------ EXCERPT ------

In the shown example, does the C standard know to keep the return value of get_x on the stack until the end of the calling stack frame because I'm peeking inside it with a pointer?

No, it cannot ever do this, even if it "knew" to do so. Things are popped off the stack when a function returns, and the contents of anything "above" that point become undefined.

Even so,

But.. is that code correct?

That part is! This is because you are not creating a pointer to the struct that was in the callee's stack frame. You are creating a pointer to a copy, which was implicitly created when you returned a struct by value.

Conceptually, the code will copy this struct into space reserved in the caller's stack frame (because you're specifically calling a function that returns a struct, in the general case the value can't be returned in a register). In practice, an optimizing compiler might return it in a register (if your machine's registers can fit a struct containing an int and a float), construct it directly in place in the caller's stack frame (the right location can easily be found as an offset from the base of the callee's stack frame), shuffle memory around (a destructive overlapping-move operation is acceptable exactly because of the "memory contents are now undefined" thing), etc.

------

• [ASSIGNMENT A]: In the excerpt on returning structs by value in C, what does the pointer actually point to?
• [ASSIGNMENT B]: How would you rewrite the paragraph beginning "No, it cannot ever do this" from the excerpt on returning structs in C as one shorter sentence?
• [ASSIGNMENT C]: Which things does the excerpt on returning structs in C say an optimizing compiler might do in practice with the returned struct?

------ SUPPLIED INFORMATION ------

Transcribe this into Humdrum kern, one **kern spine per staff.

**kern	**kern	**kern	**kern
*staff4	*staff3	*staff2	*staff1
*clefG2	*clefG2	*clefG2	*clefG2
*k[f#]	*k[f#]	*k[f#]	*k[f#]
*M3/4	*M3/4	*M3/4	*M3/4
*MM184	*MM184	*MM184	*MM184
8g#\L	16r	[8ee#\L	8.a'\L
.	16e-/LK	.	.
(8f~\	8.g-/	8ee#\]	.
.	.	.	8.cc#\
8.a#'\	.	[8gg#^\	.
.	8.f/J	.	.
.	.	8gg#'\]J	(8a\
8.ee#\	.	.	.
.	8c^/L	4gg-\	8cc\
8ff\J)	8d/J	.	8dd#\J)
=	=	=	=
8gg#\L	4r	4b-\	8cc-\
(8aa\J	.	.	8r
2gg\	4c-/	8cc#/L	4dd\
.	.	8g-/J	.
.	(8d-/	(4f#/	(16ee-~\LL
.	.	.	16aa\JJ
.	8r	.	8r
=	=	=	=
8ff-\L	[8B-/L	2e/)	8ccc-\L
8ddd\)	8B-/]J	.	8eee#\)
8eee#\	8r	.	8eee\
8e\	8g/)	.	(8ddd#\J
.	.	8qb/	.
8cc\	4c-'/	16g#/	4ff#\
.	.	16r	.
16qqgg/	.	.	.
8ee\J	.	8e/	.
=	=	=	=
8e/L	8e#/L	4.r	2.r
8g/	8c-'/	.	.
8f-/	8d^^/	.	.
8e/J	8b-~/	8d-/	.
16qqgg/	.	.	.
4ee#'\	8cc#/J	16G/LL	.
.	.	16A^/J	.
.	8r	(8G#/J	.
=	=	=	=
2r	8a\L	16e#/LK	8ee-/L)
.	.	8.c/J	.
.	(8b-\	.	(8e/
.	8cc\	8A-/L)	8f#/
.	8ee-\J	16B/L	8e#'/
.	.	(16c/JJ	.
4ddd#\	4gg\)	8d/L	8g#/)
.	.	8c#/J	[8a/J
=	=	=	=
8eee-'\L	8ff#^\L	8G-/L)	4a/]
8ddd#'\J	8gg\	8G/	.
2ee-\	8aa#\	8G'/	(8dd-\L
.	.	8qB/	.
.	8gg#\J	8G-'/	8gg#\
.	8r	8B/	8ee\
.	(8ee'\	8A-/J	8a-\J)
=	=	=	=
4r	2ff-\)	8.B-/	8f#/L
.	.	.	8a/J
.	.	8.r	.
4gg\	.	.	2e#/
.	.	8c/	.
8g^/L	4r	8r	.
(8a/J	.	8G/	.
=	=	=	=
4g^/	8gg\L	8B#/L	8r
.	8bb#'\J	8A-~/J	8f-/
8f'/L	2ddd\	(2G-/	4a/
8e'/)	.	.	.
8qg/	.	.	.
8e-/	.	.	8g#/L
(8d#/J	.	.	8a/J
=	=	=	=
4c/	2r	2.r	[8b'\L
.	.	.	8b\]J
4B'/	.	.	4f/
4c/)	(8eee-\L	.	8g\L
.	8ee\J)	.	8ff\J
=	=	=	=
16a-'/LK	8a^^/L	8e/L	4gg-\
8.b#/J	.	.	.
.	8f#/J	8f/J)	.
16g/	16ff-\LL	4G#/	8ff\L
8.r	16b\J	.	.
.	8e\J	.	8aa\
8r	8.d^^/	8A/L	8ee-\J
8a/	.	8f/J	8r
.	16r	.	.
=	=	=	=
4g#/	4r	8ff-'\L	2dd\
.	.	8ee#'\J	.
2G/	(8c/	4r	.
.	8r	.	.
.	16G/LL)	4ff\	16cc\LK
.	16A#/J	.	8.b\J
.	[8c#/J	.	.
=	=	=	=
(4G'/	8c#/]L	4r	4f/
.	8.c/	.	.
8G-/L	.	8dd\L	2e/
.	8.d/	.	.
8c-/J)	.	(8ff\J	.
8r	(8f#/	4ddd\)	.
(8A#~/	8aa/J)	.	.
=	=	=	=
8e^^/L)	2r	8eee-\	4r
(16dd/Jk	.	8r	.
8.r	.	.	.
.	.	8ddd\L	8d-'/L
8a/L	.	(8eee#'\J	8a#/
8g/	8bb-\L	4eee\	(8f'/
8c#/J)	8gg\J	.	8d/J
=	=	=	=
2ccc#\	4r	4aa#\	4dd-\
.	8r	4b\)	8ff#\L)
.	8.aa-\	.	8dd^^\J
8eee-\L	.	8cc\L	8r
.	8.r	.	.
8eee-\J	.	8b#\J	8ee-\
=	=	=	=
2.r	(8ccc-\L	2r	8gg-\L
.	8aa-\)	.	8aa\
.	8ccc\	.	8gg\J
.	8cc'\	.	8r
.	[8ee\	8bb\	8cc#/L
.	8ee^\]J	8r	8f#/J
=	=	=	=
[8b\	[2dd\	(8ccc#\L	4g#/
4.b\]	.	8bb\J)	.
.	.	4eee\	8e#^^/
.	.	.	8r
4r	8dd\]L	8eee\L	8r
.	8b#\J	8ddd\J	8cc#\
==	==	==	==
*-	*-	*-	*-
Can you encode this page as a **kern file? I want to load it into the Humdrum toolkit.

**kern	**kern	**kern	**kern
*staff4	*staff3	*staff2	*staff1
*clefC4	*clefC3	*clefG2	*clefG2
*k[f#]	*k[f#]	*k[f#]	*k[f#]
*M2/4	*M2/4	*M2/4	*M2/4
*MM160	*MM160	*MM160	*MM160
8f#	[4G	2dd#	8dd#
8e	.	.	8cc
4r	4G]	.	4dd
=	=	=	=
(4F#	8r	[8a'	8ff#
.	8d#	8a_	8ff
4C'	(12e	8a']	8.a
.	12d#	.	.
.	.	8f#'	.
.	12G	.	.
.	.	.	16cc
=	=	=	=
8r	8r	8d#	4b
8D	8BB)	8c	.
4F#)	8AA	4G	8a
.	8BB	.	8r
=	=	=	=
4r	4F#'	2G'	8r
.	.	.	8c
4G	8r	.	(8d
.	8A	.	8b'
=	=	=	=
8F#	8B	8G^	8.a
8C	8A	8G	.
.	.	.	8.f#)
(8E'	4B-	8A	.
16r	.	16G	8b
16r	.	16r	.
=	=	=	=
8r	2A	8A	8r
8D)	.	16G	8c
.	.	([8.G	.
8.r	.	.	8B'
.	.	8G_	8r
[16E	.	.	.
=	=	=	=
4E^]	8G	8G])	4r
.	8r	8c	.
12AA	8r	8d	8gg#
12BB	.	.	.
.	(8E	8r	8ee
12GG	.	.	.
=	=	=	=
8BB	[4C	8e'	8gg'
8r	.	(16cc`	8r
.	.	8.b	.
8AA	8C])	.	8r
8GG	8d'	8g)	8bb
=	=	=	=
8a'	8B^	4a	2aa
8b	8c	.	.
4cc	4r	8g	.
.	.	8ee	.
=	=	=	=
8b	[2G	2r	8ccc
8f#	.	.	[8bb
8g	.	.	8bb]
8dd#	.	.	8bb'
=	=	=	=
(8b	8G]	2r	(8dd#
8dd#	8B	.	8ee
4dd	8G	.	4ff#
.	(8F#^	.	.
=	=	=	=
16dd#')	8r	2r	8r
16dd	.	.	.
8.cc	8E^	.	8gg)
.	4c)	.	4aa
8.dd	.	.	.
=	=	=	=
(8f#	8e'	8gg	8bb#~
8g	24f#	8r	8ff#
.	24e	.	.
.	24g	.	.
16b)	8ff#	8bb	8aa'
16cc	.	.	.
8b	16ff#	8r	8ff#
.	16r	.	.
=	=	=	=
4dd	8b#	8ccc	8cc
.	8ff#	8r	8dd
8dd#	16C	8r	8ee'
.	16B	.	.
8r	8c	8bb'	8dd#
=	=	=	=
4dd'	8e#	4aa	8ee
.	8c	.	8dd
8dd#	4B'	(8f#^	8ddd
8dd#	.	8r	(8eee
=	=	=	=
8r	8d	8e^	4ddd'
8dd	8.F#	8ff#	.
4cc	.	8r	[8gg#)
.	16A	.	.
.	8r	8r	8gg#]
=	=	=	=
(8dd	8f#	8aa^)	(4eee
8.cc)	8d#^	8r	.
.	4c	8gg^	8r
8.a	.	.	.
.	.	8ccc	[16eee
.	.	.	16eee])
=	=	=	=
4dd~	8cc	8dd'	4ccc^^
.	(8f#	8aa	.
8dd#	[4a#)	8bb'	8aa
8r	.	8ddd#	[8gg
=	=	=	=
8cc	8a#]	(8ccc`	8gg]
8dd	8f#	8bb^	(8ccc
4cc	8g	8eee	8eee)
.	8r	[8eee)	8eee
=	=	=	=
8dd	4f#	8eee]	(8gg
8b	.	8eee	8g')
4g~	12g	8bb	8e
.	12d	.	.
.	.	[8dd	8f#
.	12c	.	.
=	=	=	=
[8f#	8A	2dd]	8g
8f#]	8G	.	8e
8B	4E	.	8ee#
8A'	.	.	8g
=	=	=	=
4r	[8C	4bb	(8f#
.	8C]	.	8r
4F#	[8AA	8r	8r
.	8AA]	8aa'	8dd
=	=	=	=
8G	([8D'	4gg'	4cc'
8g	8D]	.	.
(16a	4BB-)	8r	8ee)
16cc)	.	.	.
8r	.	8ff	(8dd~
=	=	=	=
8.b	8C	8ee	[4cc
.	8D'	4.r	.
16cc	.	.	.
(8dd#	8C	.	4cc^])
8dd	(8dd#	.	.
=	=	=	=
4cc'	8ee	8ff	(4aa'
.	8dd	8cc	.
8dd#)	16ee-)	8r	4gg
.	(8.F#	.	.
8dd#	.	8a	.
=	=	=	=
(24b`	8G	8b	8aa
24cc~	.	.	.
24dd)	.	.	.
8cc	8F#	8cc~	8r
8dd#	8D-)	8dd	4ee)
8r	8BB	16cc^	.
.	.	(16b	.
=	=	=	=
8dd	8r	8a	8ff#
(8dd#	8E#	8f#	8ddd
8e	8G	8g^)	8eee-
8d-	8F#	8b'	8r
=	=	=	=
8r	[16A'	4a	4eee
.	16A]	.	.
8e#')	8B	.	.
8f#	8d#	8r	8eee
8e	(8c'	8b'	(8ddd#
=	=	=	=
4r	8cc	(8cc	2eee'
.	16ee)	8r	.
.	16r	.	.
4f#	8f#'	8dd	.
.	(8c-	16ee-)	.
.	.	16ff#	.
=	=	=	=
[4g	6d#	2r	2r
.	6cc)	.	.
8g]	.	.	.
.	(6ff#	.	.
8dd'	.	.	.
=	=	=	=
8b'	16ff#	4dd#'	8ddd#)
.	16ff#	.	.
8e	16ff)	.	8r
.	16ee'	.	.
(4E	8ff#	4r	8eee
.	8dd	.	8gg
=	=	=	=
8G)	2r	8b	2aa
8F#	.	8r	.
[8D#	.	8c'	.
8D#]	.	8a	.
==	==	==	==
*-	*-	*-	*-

------

• [EXERCISE RESULT A]: It points to a copy of the struct, which was created implicitly when the struct was returned by value. It does not point to the struct in the callee's stack frame.

• [EXERCISE RESULT B]: It can't, even if it "knew" to: a function's return pops things off the stack, leaving the contents above that point undefined.

• [EXERCISE RESULT C]:
- Return it in a register, if the machine's registers can fit a struct containing an int and a float.
- Construct it directly in place in the caller's stack frame, at a location found as an offset from the base of the callee's stack frame.
- Shuffle memory around, for example with a destructive overlapping-move operation.